TEXTE FOURNI
━━━━━━━━━━

Ce sont des soirées qui font du bien ! Les soirées CDEP.
Le 12 décembre 2022Que retenir de notre soirée mensuelle ?
Sommes-nous comme Jésus au milieu des enfants ? Parvenons-nous à être de bons pédagogues pour que tous nos élèves nous comprennent ? Avons-nous un geste pour chacun des enfants qui nous fait face, pour le ramener à nous, pour le faire grandir, pour lui donner la place qui lui convient le mieux dans notre société ?
Assurément, nous ne sommes pas Jésus. Nous avons nos faiblesses, nous nous mettons même parfois en insécurité avec nos élèves, parce que nous sommes des hommes. Imparfaits. Mais Jésus est un modèle, il nous guide, il nous rend capable d'humilité. L'une de nous a dit ce soir qu'elle n'aurait pas choisi ce métier si elle n'avait pas été chrétienne. Sans doute. Heureusement, nous avons tout de même des collègues qui ne sont pas chrétiens mais qui aiment aussi les élèves et sont mus par des objectifs proches des nôtres. Pourquoi ont-ils choisi ce métier ? Peut-être que ces collègues, bien que profs dans le public, rencontreront Jésus un jour : à travers nous, ou à travers les élèves.
Enfin, à la question "Etes-vous heureux ?" (en référence aux dernières lignes du chapitre 8 du livre de Xavier Dufour) ? Oui, nous le sommes au milieu de ces enfants, nous le sommes parce que nous sommes chrétiens et parce que l'espérance nous porte au quotidien, parce que les élèves sont la vie. Mais nous sommes inquiets pour eux : leur permettre de trouver une place qui leur conviendra dans notre société va leur demander de grandir sensiblement, de devenir responsables, de savoir se défendre intellectuellement, de s'impliquer, de s'engager pour eux-mêmes et pour les autres. Pour certains d'entre eux, il y a encore un long chemin à parcourir vers l'honnêteté, l'esprit critique, et l'engagement. Faisons pour eux tout ce que nous pouvons, donnons. Mais acceptons de ne pouvoir tout faire, de ne pas réussir parfois. Confions-les au Seigneur.
Marianne
Les soirées CdEP...
Non seulement elles nous permettent de « vider nos sacs » mais elles nous permettent aussi de nous poser, de réfléchir, de prendre du recul sur ce que nous vivons au quotidien : la déception liée aux petites cachotteries de la salle des profs, transposition de la cour de récréation version adultes, l’impression qu’on n’arrivera pas à hisser nos élèves au niveau attendu tant les attentes sont élevées et les contenus d’enseignements éloignés de leurs réalités et de leurs capacités.

━━━━━━━━━━

CONSIGNE DE L'EXERCICE
Indiquez à quel passage renvoie la question « Etes-vous heureux ? » dans le texte fourni.

Enregistrements du jeu de données
━━━━━━━━━━

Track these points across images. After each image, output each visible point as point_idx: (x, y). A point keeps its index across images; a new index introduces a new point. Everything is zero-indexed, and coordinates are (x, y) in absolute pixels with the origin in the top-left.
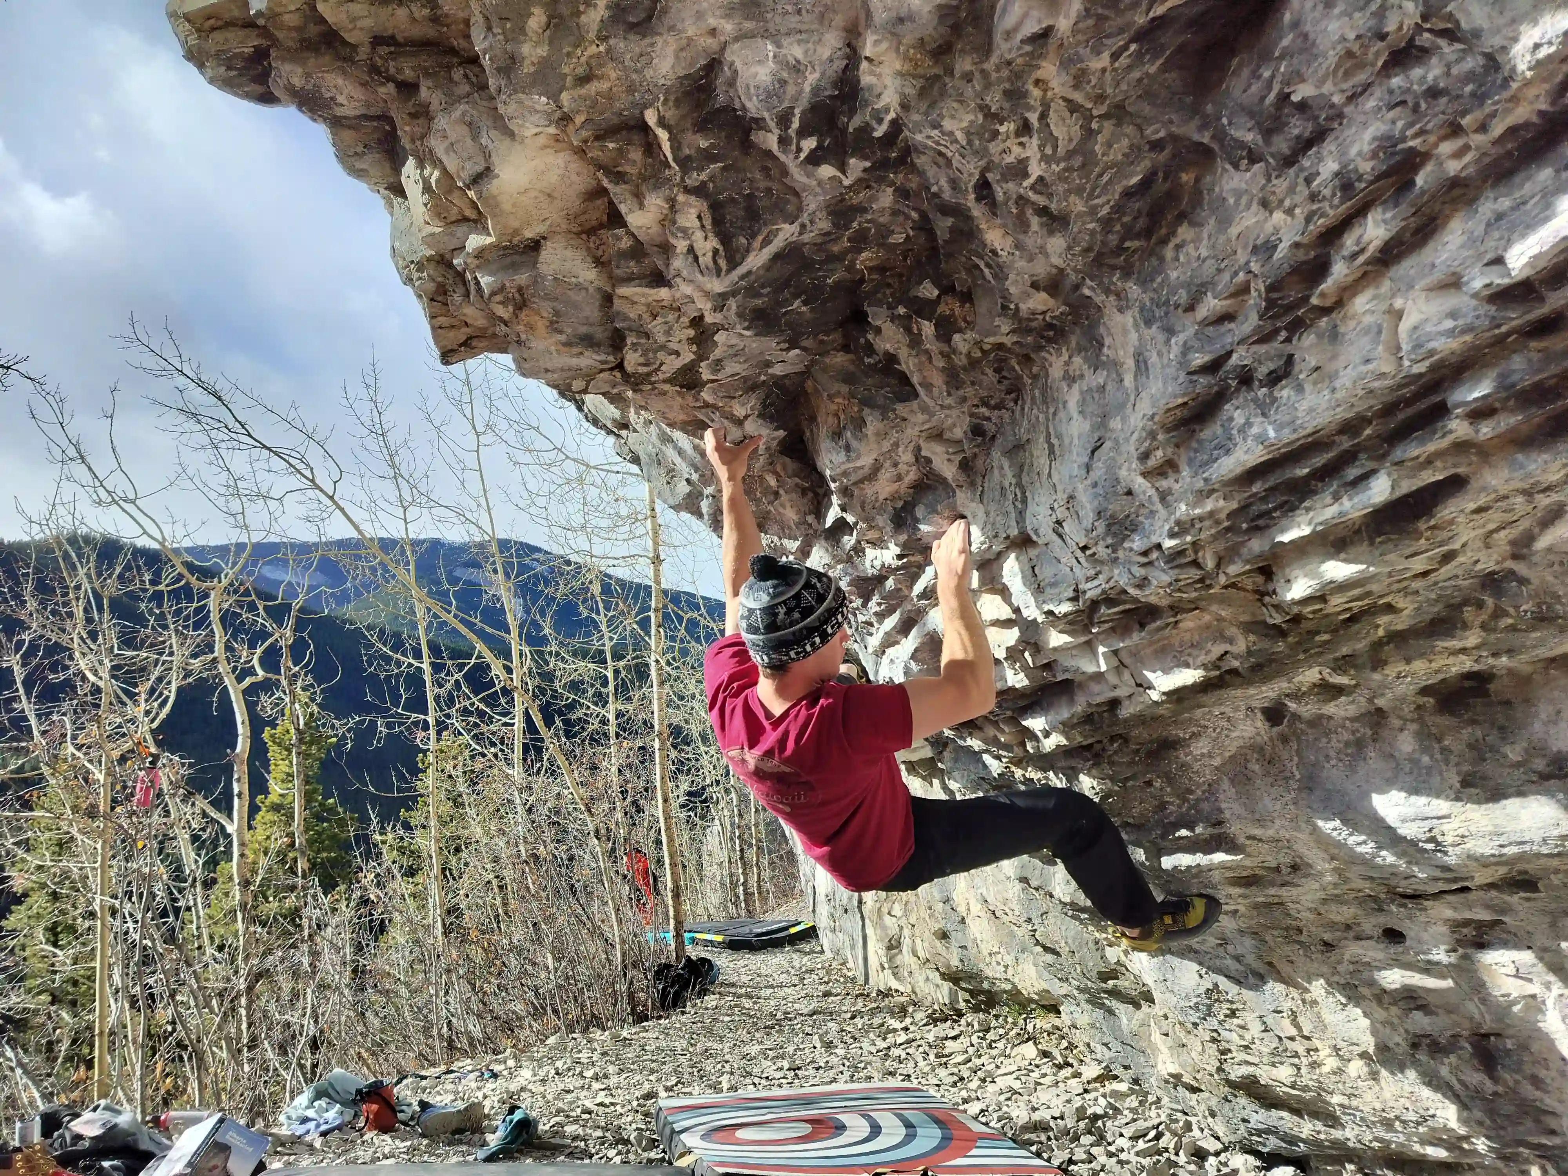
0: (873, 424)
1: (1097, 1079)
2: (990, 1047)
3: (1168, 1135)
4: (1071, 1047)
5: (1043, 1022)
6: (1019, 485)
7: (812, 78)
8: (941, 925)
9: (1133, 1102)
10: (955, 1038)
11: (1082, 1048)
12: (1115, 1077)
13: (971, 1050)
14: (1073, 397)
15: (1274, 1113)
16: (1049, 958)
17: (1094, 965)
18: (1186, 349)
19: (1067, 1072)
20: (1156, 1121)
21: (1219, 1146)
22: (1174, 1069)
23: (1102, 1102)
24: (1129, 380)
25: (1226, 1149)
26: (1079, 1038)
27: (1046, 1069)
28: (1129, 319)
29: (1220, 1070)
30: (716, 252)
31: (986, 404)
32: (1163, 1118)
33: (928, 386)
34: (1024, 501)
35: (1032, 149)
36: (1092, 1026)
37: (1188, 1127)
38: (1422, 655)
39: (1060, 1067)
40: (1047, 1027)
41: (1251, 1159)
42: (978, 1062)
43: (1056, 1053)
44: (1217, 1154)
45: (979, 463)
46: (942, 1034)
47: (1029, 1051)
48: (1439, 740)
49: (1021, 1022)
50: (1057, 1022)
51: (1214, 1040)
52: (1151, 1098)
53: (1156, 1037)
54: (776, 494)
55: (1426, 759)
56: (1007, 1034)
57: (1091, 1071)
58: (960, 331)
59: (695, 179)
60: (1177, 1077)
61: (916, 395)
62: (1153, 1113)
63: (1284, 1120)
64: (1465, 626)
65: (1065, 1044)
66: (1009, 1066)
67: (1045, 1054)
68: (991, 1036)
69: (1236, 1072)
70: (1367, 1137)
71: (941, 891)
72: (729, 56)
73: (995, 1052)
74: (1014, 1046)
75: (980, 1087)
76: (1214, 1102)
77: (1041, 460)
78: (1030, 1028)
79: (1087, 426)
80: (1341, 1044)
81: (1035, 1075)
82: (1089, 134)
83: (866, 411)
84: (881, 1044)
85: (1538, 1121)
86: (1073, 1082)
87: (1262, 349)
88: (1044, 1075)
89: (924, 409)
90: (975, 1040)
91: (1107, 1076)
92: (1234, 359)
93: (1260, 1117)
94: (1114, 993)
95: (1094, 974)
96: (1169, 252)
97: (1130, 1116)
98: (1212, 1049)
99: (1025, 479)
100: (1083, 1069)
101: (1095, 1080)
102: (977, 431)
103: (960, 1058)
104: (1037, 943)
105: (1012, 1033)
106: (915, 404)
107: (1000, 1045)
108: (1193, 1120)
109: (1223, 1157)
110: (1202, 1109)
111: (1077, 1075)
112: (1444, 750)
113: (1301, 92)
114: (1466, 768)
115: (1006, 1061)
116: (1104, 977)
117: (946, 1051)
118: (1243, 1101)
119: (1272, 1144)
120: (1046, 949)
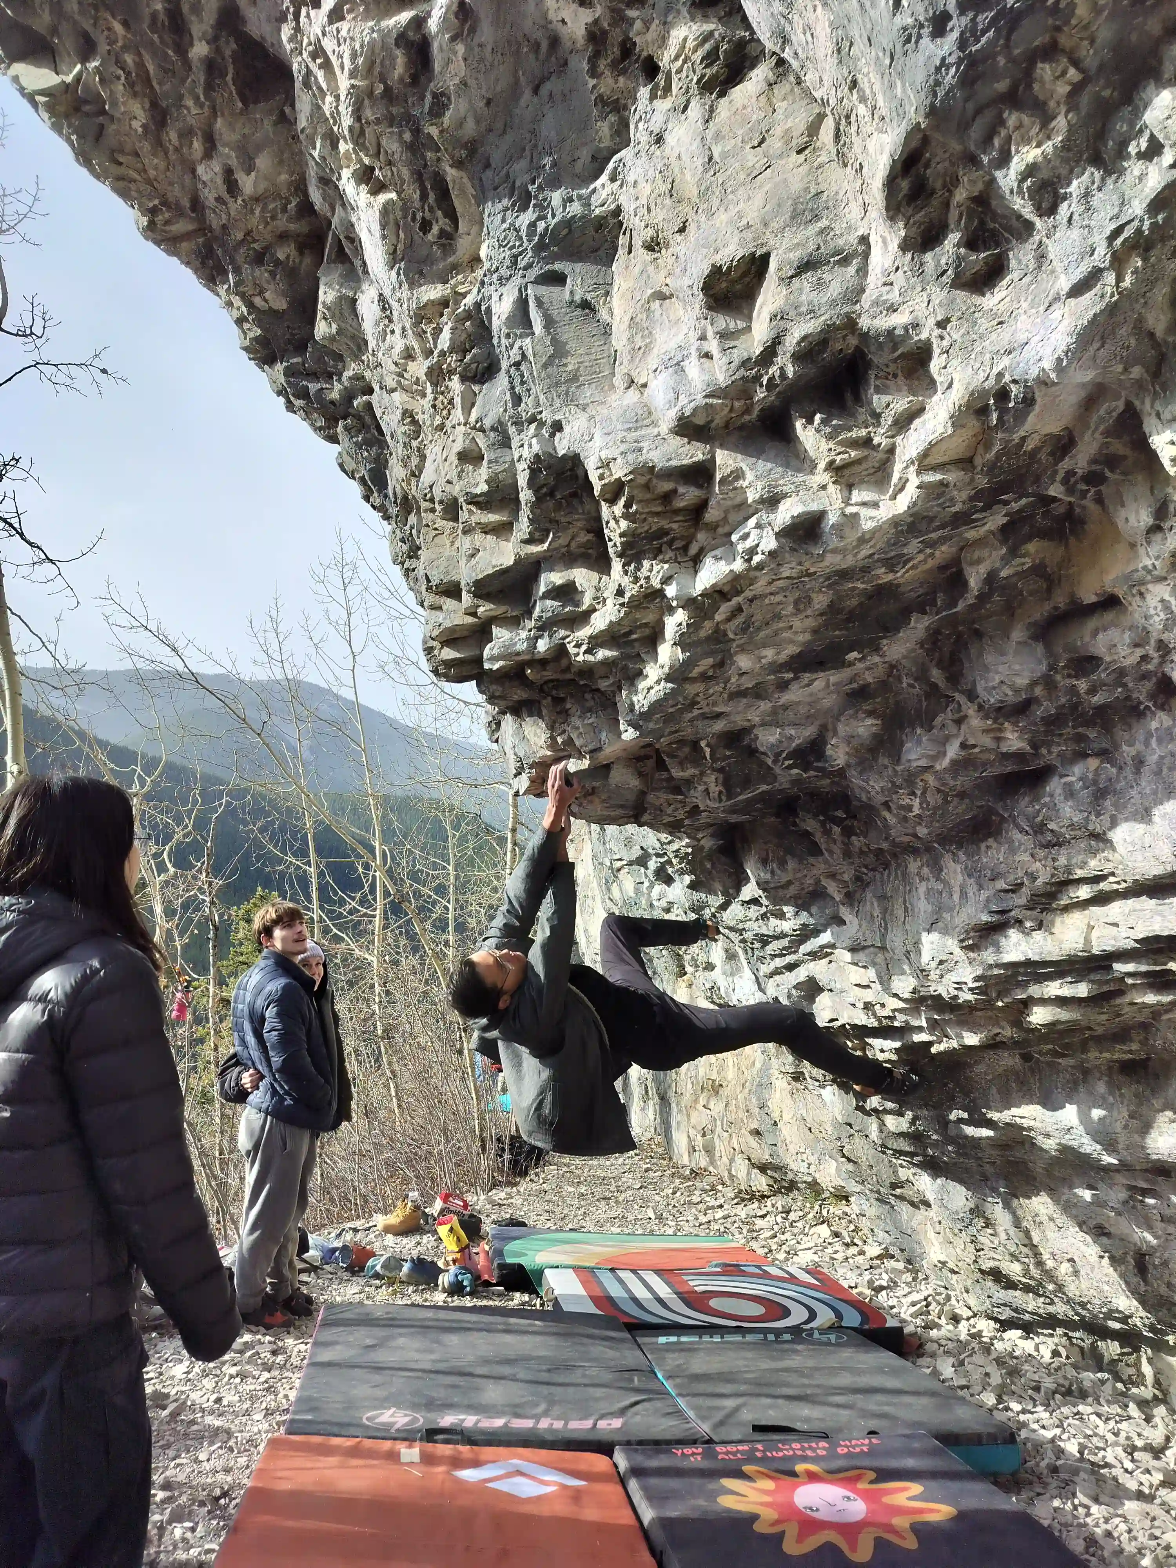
0: (791, 864)
1: (879, 1257)
2: (791, 1225)
3: (934, 1304)
4: (857, 1230)
5: (836, 1209)
6: (884, 919)
7: (797, 742)
8: (754, 1125)
9: (908, 1277)
10: (763, 1217)
11: (866, 1231)
12: (893, 1257)
13: (776, 1228)
14: (922, 888)
15: (1011, 1292)
16: (850, 1167)
17: (887, 1176)
18: (988, 900)
19: (853, 1250)
20: (926, 1293)
21: (970, 1314)
22: (943, 1258)
23: (885, 1276)
24: (956, 897)
25: (975, 1315)
26: (865, 1224)
27: (838, 1246)
28: (958, 868)
29: (975, 1261)
30: (720, 792)
31: (866, 867)
32: (931, 1291)
33: (831, 852)
34: (886, 929)
35: (916, 803)
36: (879, 1217)
37: (948, 1298)
38: (1108, 1051)
39: (847, 1245)
40: (839, 1213)
41: (992, 1323)
42: (783, 1238)
43: (845, 1233)
44: (968, 1319)
45: (857, 895)
46: (752, 1213)
47: (824, 1231)
48: (1120, 1090)
49: (817, 1208)
50: (847, 1209)
51: (972, 1242)
52: (921, 1276)
53: (931, 1234)
54: (710, 873)
55: (1111, 1099)
56: (805, 1216)
57: (873, 1250)
58: (857, 835)
59: (719, 764)
60: (944, 1263)
61: (822, 854)
62: (923, 1287)
63: (1016, 1297)
64: (1131, 1040)
65: (852, 1227)
66: (807, 1242)
67: (837, 1235)
68: (792, 1216)
69: (987, 1265)
70: (1071, 1313)
71: (758, 1099)
72: (755, 731)
73: (796, 1230)
74: (811, 1226)
75: (786, 1259)
76: (969, 1283)
77: (900, 912)
78: (824, 1212)
79: (930, 908)
80: (1056, 1251)
81: (830, 1250)
82: (946, 802)
83: (788, 857)
84: (703, 1219)
85: (1169, 1310)
86: (860, 1259)
87: (1029, 913)
88: (836, 1252)
89: (826, 862)
90: (779, 1219)
91: (886, 1255)
92: (1013, 913)
93: (1003, 1295)
94: (901, 1198)
95: (887, 1183)
96: (983, 846)
97: (907, 1290)
98: (971, 1248)
99: (888, 917)
100: (866, 1248)
101: (877, 1258)
102: (858, 879)
103: (769, 1234)
104: (844, 1156)
105: (810, 1216)
106: (820, 859)
107: (800, 1225)
108: (952, 1293)
109: (972, 1321)
110: (960, 1287)
111: (862, 1253)
112: (1121, 1095)
113: (1052, 826)
114: (1132, 1108)
115: (805, 1239)
116: (894, 1186)
117: (756, 1227)
118: (989, 1284)
119: (1006, 1314)
120: (849, 1160)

━━━━━━━━━━

RÉPONSE RÉDIGÉE
Elle renvoie aux dernières lignes du chapitre 8 du livre de Xavier Dufour.